[Reading text]:
Accordingly Thompson, the most suitable man in the service, was
delegated to open up relations with the Indians west of the mountains.
He arrived at Rocky Mountain House on the Saskatchewan, October 29th,
1806, then in charge of Jules Quesnell. Here he spent the winter
1806-1807 maturing plans for his transmontane expedition. With wife and
family he started on May 10th, sending Finan Macdonald ahead with canoes
up the river while he travelled on horseback. The party passed Kootenay
Plain and reached a spot in the mountains where they were forced to
abandon the canoes. They packed their supplies on horses and reached the
summit of Howse Pass June 25th. Emerging from the pass the party
descended the Blaeberry River to the Columbia, which Thompson called the
Kootenay, which he reached on June 30th. The reader will wonder why this
pass is called Howse. Joseph Howse was a clerk of the Hudson's Bay
Company. He crossed the pass in 1809, two years later than Thompson. The
pass was really discovered and traversed first by Duncan McGillivray in
1800 and Jaco Finlay, the Indian half brother of James Finlay, who kept
an outpost of the Rocky Mountain House at Kootenay Plain, and had been
over the pass in 1806. Howse, however, was the best publicity agent and
so carried off the honour.

[Set task a]:
Reproduce the passage on Thompson's crossing of Howse Pass word for word.

[Rows from a dataset]:
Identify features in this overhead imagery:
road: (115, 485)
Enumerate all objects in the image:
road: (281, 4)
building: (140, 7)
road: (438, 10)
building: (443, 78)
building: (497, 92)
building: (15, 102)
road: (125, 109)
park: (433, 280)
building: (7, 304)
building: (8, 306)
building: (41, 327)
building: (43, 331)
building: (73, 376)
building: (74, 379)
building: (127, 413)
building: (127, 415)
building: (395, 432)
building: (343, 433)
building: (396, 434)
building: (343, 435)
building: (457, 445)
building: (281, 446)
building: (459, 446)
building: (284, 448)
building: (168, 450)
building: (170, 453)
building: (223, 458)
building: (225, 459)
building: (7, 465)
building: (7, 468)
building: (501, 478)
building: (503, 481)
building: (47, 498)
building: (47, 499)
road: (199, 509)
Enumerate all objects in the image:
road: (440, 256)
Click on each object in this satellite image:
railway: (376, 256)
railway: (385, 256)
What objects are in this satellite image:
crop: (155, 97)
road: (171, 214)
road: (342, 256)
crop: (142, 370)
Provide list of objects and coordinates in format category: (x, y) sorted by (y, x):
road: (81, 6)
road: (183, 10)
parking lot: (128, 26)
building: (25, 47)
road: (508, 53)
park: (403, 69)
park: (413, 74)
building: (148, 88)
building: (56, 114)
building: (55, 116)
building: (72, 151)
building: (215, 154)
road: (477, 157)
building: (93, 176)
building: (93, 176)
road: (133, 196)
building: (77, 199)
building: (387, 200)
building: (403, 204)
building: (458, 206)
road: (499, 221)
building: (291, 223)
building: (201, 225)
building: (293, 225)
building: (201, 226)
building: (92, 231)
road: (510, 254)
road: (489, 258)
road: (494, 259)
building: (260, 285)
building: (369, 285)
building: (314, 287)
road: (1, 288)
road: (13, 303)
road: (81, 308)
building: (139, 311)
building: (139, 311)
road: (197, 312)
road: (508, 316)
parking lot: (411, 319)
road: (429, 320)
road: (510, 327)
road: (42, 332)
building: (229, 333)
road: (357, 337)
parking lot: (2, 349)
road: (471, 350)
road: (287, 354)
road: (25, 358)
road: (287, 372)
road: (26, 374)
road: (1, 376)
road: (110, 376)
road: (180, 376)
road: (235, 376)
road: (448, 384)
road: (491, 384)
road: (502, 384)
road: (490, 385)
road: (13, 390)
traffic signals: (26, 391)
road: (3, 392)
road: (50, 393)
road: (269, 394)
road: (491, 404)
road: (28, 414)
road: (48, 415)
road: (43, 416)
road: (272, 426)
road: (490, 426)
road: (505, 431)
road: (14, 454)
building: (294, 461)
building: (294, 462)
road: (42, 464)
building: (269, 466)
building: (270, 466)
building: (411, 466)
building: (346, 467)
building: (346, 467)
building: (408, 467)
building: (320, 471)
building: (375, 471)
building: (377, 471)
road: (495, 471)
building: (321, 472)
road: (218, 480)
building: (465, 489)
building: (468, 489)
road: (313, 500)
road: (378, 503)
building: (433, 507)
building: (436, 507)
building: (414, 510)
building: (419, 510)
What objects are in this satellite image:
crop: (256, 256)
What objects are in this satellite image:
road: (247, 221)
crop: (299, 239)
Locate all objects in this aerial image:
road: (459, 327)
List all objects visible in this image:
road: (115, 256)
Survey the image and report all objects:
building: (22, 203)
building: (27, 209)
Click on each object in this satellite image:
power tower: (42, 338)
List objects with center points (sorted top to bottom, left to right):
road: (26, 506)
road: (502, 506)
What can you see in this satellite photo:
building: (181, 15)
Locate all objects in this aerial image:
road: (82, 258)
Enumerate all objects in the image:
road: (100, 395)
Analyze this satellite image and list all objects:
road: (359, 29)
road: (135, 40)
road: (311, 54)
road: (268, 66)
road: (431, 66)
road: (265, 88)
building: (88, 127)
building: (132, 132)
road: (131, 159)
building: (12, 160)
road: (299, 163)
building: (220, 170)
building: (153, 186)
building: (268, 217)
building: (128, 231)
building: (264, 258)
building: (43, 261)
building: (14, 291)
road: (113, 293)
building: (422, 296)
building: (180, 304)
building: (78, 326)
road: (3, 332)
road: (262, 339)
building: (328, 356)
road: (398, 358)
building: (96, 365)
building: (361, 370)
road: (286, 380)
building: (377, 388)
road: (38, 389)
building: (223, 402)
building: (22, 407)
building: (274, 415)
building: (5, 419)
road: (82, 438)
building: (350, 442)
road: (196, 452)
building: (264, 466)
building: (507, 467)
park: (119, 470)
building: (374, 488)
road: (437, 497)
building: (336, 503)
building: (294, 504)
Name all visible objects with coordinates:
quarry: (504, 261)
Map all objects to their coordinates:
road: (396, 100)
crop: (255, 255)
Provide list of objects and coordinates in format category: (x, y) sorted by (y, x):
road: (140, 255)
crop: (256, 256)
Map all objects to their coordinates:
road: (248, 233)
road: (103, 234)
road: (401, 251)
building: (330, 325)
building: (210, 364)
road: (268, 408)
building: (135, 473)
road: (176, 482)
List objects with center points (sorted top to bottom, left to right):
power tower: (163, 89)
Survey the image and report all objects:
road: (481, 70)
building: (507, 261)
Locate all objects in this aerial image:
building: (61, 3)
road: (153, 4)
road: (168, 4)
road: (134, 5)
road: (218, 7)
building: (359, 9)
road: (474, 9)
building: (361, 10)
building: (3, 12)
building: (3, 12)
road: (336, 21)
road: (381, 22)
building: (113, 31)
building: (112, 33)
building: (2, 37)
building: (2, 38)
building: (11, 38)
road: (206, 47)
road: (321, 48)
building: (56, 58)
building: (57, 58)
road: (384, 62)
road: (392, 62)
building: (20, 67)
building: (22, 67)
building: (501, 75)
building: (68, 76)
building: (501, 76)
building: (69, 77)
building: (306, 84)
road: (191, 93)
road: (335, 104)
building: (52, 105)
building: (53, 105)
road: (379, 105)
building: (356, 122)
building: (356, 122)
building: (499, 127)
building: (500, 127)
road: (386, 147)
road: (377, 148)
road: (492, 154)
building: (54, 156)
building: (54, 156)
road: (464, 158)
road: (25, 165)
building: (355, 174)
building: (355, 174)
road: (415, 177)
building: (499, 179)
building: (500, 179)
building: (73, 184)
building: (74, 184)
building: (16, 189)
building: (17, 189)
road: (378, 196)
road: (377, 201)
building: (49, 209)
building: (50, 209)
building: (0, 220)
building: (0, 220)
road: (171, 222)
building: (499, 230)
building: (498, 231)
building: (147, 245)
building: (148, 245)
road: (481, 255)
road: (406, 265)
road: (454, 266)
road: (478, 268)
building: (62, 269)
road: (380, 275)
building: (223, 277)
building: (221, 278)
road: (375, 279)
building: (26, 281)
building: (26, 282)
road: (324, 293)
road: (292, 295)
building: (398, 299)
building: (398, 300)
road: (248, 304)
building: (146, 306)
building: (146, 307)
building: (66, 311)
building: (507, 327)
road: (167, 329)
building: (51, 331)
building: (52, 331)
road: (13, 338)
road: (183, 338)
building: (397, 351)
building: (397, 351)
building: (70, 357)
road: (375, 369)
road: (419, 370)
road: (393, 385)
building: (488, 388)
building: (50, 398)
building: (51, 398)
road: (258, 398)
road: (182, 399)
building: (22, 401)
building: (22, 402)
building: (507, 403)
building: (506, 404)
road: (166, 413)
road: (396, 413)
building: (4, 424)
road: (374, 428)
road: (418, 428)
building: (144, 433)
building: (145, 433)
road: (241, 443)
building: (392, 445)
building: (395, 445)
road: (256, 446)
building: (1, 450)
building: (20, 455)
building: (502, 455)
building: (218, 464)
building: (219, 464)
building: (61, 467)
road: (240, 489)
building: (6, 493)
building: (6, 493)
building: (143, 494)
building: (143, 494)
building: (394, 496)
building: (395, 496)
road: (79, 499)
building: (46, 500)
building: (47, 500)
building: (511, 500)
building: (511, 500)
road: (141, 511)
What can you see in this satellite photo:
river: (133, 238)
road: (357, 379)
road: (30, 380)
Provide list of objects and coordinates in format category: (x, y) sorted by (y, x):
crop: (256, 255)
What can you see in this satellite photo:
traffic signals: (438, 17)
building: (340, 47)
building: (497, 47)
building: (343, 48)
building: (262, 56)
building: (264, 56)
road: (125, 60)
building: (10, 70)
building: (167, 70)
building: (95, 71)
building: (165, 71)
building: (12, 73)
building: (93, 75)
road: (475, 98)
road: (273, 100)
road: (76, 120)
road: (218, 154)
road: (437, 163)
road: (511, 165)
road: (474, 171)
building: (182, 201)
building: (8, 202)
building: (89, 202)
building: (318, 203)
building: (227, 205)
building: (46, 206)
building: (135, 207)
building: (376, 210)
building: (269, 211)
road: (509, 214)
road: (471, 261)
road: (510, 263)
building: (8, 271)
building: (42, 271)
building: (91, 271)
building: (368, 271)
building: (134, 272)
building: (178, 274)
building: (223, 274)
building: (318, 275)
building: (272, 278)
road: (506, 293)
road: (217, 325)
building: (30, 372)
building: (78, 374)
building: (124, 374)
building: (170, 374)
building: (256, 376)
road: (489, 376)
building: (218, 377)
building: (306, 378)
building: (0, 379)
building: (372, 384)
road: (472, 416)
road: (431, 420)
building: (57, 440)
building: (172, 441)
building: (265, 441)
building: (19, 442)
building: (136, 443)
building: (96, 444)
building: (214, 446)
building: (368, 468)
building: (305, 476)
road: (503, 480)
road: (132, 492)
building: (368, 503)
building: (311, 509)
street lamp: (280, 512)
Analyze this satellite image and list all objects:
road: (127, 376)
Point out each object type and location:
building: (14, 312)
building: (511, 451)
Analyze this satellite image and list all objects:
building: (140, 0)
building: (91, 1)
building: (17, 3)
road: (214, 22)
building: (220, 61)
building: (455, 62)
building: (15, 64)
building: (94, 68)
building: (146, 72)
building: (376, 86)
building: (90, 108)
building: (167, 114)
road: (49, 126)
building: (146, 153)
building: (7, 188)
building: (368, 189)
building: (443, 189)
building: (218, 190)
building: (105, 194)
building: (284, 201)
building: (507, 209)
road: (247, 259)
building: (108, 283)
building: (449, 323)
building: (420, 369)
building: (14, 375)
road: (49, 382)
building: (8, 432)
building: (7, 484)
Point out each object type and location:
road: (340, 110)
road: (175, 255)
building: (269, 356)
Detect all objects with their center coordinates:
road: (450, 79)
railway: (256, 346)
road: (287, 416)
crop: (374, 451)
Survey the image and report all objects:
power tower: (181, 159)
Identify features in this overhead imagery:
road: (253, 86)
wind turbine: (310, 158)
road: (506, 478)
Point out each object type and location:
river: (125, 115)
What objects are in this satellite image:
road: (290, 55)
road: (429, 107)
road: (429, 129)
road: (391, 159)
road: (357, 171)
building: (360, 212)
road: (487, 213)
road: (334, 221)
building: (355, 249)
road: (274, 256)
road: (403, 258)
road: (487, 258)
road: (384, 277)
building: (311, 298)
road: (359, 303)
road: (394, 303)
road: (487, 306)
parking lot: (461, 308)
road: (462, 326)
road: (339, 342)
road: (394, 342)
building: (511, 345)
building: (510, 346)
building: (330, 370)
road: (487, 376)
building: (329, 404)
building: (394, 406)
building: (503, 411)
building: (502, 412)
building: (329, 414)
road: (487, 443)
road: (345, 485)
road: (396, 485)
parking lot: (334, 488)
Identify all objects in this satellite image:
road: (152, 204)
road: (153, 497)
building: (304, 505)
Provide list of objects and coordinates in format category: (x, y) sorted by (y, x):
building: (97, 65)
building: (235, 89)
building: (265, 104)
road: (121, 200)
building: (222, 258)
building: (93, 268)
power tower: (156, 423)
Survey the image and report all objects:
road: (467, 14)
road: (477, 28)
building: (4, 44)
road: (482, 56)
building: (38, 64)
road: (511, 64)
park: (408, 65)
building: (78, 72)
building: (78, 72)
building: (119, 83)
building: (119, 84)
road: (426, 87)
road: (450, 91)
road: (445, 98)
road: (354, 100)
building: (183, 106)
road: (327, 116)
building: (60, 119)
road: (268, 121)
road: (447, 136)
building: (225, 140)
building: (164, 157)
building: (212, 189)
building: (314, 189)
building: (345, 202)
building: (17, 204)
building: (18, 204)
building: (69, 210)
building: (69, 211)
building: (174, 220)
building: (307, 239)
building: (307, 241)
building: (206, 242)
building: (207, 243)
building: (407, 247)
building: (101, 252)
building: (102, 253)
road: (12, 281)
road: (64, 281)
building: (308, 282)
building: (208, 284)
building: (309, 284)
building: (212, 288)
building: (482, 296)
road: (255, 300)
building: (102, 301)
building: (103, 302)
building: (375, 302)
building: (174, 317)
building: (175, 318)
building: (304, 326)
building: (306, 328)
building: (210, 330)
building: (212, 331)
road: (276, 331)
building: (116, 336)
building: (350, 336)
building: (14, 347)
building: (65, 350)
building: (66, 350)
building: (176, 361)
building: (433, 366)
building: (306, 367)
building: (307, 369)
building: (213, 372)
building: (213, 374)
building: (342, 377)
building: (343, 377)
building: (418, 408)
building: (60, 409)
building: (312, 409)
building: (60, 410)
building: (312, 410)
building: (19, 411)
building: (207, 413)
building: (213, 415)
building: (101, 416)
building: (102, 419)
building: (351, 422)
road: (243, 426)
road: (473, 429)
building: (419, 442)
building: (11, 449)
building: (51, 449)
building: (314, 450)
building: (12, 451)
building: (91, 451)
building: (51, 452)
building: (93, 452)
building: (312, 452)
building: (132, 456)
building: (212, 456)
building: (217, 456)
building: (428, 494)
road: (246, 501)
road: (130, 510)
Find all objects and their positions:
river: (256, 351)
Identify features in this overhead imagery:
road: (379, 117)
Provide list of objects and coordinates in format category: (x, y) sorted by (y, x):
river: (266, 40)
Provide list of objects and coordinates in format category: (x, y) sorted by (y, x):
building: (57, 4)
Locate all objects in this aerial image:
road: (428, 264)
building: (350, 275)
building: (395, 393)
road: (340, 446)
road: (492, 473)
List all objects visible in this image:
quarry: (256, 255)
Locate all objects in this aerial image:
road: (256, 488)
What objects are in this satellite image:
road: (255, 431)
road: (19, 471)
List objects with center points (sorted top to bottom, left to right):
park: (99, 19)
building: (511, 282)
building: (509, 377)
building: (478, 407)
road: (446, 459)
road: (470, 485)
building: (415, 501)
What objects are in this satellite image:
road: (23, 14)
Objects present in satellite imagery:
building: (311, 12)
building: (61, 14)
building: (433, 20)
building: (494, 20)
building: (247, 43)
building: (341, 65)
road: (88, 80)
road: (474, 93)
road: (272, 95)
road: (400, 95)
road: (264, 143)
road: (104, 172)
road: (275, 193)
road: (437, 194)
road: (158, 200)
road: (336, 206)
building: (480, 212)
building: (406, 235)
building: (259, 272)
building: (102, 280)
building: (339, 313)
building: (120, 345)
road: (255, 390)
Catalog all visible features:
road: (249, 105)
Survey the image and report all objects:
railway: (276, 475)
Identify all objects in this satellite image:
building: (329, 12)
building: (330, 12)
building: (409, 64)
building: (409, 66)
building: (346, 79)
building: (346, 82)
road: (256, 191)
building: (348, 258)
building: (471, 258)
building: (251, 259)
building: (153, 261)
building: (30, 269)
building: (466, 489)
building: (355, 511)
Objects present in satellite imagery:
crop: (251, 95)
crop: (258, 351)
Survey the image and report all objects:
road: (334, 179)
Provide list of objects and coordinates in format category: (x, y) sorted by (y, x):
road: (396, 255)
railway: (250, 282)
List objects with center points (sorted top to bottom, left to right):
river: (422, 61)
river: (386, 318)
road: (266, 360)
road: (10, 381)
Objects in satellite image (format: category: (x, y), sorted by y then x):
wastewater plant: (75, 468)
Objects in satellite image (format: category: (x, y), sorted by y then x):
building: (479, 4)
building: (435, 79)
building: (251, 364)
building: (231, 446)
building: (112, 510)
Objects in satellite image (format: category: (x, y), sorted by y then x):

[Set task b]:
Transcribe the rows from the first line through the line holding "crop: (142, 370)", inclusive, with no changes.

[Correct answer a]:
Accordingly Thompson, the most suitable man in the service, was
delegated to open up relations with the Indians west of the mountains.
He arrived at Rocky Mountain House on the Saskatchewan, October 29th,
1806, then in charge of Jules Quesnell. Here he spent the winter
1806-1807 maturing plans for his transmontane expedition. With wife and
family he started on May 10th, sending Finan Macdonald ahead with canoes
up the river while he travelled on horseback. The party passed Kootenay
Plain and reached a spot in the mountains where they were forced to
abandon the canoes. They packed their supplies on horses and reached the
summit of Howse Pass June 25th. Emerging from the pass the party
descended the Blaeberry River to the Columbia, which Thompson called the
Kootenay, which he reached on June 30th. The reader will wonder why this
pass is called Howse. Joseph Howse was a clerk of the Hudson's Bay
Company. He crossed the pass in 1809, two years later than Thompson. The
pass was really discovered and traversed first by Duncan McGillivray in
1800 and Jaco Finlay, the Indian half brother of James Finlay, who kept
an outpost of the Rocky Mountain House at Kootenay Plain, and had been
over the pass in 1806. Howse, however, was the best publicity agent and
so carried off the honour.

[Correct answer b]:
Identify features in this overhead imagery:
road: (115, 485)
Enumerate all objects in the image:
road: (281, 4)
building: (140, 7)
road: (438, 10)
building: (443, 78)
building: (497, 92)
building: (15, 102)
road: (125, 109)
park: (433, 280)
building: (7, 304)
building: (8, 306)
building: (41, 327)
building: (43, 331)
building: (73, 376)
building: (74, 379)
building: (127, 413)
building: (127, 415)
building: (395, 432)
building: (343, 433)
building: (396, 434)
building: (343, 435)
building: (457, 445)
building: (281, 446)
building: (459, 446)
building: (284, 448)
building: (168, 450)
building: (170, 453)
building: (223, 458)
building: (225, 459)
building: (7, 465)
building: (7, 468)
building: (501, 478)
building: (503, 481)
building: (47, 498)
building: (47, 499)
road: (199, 509)
Enumerate all objects in the image:
road: (440, 256)
Click on each object in this satellite image:
railway: (376, 256)
railway: (385, 256)
What objects are in this satellite image:
crop: (155, 97)
road: (171, 214)
road: (342, 256)
crop: (142, 370)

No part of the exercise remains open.